WORK TASK A:
In the records, swap "participants" for "attendees" in everything from the first line down to the line containing "Brian Baldari notes", both included. Leave the rest of those lines unchanged.

PAGE EXTRACT:
◆ ◆ ◆ ◆
Davis pleaded that her rights were affected by the Regulation and Contract because, when she filed suit, she had received notification from the County that she was "liable" for a civil penalty for violating the Regulation by speeding in a school zone. She requested a hearing to contest her liability, which was scheduled at the Hays County Justice Court and had not yet occurred when she filed suit. We conclude that she sufficiently pleaded a particularized injury by virtue of her receipt of the Notice and the impending hearing on her civil liability and a real controversy with the County that would be resolved by the judicial declarations she sought. Further, we conclude that her particularized injury is fairly traceable to the County due to its adoption of the Regulation and delegation of the processing of alleged violations to ATSI. Therefore, to the extent that the trial court granted the County's plea based on the County's standing arguments, the trial court erred.
◆ ◆ ◆ ◆
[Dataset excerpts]
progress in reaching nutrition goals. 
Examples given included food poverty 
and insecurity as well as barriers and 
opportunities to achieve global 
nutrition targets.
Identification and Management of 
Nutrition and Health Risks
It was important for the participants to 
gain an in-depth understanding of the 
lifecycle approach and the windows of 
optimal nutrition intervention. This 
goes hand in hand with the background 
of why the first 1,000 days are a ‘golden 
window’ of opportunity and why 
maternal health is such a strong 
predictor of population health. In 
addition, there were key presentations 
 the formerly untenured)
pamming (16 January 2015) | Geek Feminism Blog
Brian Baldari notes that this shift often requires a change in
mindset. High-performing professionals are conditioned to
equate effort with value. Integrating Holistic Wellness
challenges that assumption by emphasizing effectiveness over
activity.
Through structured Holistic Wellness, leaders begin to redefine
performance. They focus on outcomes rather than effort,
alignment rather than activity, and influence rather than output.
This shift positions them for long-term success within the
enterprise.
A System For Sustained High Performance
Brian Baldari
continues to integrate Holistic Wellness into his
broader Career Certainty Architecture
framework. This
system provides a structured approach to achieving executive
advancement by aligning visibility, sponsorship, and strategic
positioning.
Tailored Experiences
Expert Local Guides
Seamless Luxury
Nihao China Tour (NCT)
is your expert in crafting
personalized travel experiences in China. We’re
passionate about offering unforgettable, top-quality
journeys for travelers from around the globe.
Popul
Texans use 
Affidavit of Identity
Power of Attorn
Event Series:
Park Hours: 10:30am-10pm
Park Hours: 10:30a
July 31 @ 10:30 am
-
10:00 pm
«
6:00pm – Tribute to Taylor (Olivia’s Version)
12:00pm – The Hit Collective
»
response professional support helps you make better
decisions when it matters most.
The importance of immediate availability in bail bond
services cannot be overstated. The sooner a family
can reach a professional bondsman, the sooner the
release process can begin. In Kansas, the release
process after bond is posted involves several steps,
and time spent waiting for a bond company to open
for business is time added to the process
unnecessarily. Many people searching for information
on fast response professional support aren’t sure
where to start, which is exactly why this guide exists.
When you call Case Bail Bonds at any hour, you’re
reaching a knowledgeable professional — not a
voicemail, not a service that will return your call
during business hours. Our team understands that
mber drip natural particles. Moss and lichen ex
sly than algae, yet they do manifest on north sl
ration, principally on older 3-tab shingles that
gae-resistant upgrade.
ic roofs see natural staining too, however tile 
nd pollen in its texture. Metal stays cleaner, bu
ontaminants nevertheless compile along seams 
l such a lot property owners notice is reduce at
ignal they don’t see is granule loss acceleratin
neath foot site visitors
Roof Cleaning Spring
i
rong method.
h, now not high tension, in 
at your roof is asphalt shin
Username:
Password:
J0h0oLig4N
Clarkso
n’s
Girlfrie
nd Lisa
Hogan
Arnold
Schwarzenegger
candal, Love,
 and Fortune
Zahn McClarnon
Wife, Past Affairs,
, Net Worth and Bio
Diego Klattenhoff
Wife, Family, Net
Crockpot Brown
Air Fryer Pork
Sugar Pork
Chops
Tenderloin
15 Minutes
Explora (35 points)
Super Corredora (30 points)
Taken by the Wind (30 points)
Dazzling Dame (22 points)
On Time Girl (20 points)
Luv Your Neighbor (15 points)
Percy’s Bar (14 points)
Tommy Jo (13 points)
◆ ◆ ◆ ◆
WORK TASK B:
Answer these questions about the passage on Davis's standing:
(i) At which court was Davis's hearing scheduled?
(ii) To whom did the County delegate the processing of alleged violations?
(iii) What conduct was Davis notified she was liable for?

EXERCISE ANSWER A:
progress in reaching nutrition goals. 
Examples given included food poverty 
and insecurity as well as barriers and 
opportunities to achieve global 
nutrition targets.
Identification and Management of 
Nutrition and Health Risks
It was important for the attendees to 
gain an in-depth understanding of the 
lifecycle approach and the windows of 
optimal nutrition intervention. This 
goes hand in hand with the background 
of why the first 1,000 days are a ‘golden 
window’ of opportunity and why 
maternal health is such a strong 
predictor of population health. In 
addition, there were key presentations 
 the formerly untenured)
pamming (16 January 2015) | Geek Feminism Blog
Brian Baldari notes that this shift often requires a change in

EXERCISE ANSWER B:
(i) The Hays County Justice Court
(ii) ATSI
(iii) Speeding in a school zone